> **Directive**:
Reproduce the material from the line containing "Look at this image. Outline whatever counts as 'right" through the end, substituting "Segment" for "Outline" and leaving all else unchanged.

^^^^^^^^^^^^^^^^

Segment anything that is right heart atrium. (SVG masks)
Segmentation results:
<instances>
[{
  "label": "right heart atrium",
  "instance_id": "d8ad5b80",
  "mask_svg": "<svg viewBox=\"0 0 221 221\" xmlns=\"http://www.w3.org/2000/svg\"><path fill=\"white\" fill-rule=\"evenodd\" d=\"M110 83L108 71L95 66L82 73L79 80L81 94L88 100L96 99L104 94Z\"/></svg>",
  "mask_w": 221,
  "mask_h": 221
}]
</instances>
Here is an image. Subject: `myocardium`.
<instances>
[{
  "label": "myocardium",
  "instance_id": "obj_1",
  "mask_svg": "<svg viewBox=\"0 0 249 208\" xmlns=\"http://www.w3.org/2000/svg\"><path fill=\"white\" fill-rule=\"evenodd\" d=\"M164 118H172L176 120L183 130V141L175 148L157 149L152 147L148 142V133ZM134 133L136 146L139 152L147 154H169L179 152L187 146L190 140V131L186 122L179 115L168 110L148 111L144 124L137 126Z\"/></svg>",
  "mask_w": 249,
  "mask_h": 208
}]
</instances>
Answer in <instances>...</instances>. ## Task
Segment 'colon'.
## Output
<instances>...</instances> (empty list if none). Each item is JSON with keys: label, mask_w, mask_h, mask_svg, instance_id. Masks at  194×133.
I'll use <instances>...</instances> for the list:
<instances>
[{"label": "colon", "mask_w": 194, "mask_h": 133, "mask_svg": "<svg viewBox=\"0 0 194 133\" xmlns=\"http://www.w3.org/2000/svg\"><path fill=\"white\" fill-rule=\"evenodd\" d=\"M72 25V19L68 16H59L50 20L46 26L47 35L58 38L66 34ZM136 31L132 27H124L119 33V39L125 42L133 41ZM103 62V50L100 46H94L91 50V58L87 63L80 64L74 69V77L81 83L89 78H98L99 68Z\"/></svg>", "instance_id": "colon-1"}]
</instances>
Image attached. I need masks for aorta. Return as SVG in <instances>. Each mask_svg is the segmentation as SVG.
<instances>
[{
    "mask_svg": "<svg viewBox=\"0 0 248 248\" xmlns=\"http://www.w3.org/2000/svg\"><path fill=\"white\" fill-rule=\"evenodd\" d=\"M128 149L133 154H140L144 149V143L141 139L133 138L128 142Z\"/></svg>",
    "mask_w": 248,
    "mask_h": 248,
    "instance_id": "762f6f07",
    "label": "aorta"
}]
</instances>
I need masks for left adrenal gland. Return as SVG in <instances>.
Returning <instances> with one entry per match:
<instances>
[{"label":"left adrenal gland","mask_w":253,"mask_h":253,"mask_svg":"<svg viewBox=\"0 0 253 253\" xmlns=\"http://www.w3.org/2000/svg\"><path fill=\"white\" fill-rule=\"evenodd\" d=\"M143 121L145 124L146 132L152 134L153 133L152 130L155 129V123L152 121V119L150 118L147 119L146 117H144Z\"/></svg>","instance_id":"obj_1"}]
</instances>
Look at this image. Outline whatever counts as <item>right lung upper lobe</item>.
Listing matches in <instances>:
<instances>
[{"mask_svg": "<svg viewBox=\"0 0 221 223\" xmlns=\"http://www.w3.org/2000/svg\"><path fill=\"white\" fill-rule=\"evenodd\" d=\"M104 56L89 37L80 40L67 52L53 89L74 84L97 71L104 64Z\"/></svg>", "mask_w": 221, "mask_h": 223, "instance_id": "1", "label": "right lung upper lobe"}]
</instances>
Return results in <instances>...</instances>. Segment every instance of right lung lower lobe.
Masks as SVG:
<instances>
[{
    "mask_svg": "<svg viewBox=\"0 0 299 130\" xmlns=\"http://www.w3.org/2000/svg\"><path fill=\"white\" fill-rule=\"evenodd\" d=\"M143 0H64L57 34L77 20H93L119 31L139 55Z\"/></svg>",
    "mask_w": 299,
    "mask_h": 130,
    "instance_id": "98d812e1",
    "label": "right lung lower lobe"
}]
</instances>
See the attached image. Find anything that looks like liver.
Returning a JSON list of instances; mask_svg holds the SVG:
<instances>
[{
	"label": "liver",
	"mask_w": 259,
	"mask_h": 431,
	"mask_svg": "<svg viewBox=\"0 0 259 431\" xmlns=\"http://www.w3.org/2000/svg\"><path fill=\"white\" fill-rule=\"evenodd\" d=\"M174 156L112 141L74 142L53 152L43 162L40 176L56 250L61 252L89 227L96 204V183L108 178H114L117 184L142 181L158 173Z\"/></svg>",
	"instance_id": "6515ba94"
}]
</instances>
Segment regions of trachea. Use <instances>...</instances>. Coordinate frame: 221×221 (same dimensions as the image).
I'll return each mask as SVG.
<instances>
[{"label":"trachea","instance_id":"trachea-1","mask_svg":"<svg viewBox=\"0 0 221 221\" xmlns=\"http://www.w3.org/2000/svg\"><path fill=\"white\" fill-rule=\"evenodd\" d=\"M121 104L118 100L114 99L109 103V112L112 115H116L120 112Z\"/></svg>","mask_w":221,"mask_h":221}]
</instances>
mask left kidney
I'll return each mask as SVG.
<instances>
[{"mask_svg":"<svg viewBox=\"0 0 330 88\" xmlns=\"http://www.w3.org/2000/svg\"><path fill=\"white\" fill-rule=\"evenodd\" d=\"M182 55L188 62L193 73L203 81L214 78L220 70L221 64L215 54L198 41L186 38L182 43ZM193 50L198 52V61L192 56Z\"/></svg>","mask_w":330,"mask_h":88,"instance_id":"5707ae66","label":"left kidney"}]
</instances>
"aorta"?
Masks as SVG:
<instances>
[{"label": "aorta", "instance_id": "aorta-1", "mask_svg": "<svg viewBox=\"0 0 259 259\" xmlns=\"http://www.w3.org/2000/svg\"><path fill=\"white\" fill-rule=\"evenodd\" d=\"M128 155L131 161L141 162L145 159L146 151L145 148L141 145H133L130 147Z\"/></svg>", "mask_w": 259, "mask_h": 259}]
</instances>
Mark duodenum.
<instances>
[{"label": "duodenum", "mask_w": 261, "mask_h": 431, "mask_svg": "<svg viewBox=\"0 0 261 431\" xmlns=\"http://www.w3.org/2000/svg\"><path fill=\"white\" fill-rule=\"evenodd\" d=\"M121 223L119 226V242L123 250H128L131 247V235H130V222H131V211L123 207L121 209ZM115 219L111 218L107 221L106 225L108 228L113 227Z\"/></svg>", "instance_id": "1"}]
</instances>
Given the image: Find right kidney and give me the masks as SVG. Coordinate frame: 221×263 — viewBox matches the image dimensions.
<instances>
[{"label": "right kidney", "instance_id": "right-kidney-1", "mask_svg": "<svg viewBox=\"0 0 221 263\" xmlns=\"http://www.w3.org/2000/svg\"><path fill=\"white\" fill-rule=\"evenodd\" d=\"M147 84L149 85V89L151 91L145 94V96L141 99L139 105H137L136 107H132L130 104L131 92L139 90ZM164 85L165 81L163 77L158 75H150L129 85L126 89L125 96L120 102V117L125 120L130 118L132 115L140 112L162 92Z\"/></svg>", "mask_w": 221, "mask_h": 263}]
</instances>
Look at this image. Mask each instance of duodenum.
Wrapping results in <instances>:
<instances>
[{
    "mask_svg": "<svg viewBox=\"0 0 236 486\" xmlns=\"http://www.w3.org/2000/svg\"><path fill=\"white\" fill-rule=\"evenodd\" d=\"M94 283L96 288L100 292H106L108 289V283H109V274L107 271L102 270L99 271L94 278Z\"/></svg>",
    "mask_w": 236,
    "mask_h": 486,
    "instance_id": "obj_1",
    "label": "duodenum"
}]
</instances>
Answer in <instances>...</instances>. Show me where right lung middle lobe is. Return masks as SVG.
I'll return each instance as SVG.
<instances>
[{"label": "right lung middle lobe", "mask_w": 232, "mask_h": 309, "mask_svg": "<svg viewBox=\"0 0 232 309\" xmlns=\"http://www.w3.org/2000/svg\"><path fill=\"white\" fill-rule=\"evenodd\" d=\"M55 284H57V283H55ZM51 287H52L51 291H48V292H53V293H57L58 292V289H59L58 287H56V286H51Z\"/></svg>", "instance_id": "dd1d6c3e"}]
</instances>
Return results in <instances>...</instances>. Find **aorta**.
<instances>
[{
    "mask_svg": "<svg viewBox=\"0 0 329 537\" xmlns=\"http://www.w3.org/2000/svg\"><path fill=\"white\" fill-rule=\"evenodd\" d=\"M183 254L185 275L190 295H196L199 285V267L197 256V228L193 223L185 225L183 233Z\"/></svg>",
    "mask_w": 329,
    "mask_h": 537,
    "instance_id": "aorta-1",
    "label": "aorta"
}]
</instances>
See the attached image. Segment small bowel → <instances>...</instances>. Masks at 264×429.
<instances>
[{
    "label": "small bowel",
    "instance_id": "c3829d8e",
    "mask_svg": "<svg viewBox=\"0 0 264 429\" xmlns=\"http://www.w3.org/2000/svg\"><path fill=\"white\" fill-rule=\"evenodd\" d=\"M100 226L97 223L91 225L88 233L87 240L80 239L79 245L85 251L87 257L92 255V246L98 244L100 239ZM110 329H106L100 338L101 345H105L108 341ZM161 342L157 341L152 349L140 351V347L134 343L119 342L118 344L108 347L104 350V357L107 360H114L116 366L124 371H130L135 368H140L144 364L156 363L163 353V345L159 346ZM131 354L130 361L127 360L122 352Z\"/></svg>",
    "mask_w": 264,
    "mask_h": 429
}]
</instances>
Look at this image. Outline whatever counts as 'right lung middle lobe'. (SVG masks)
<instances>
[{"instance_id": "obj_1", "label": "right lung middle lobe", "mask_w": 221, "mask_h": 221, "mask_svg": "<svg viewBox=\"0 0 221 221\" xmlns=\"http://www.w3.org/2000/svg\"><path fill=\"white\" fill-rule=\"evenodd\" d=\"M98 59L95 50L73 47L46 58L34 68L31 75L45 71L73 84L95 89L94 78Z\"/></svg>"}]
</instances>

^^^^^^^^^^^^^^^^

> **Exercise result**:
Look at this image. Segment whatever counts as 'right lung middle lobe'. (SVG masks)
<instances>
[{"instance_id": "obj_1", "label": "right lung middle lobe", "mask_w": 221, "mask_h": 221, "mask_svg": "<svg viewBox=\"0 0 221 221\" xmlns=\"http://www.w3.org/2000/svg\"><path fill=\"white\" fill-rule=\"evenodd\" d=\"M98 59L95 50L73 47L46 58L34 68L31 75L45 71L73 84L95 89L94 78Z\"/></svg>"}]
</instances>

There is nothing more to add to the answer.